- WORK REQUIRED
Go through the data below. List every line that holds the word "схватывания".

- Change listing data
+===+

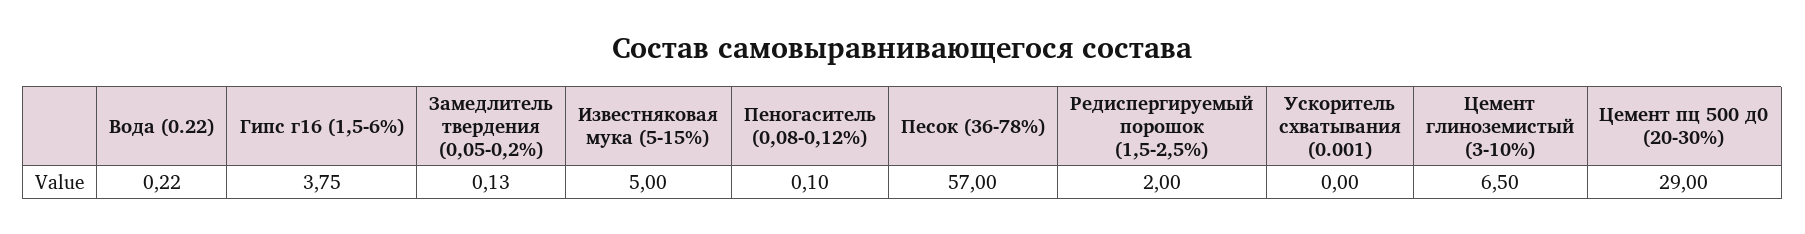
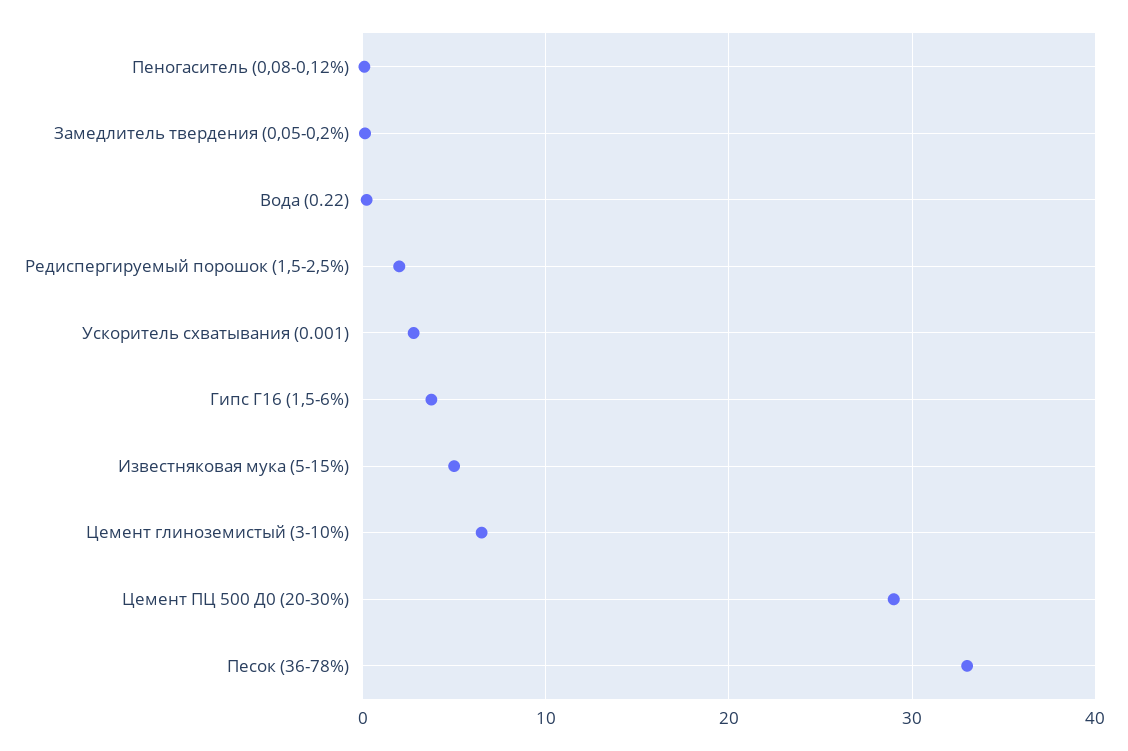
  {
    "Вода (0.22)": 0.22,
    "Гипс г16 (1,5-6%)": 3.75,
    "Замедлитель твердения (0,05-0,2%)": 0.13,
    "Известняковая мука (5-15%)": 5,
    "Пеногаситель (0,08-0,12%)": 0.1,
-   "Песок (36-78%)": 57,
+   "Песок (36-78%)": 33,
    "Редиспергируемый порошок (1,5-2,5%)": 2,
-   "Ускоритель схватывания (0.001)": 0,
+   "Ускоритель схватывания (0.001)": 3,
    "Цемент глиноземистый (3-10%)": 6.5,
    "Цемент пц 500 д0 (20-30%)": 29
  }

+===+

- WRITTEN RESPONSE
-   "Ускоритель схватывания (0.001)": 0,
+   "Ускоритель схватывания (0.001)": 3,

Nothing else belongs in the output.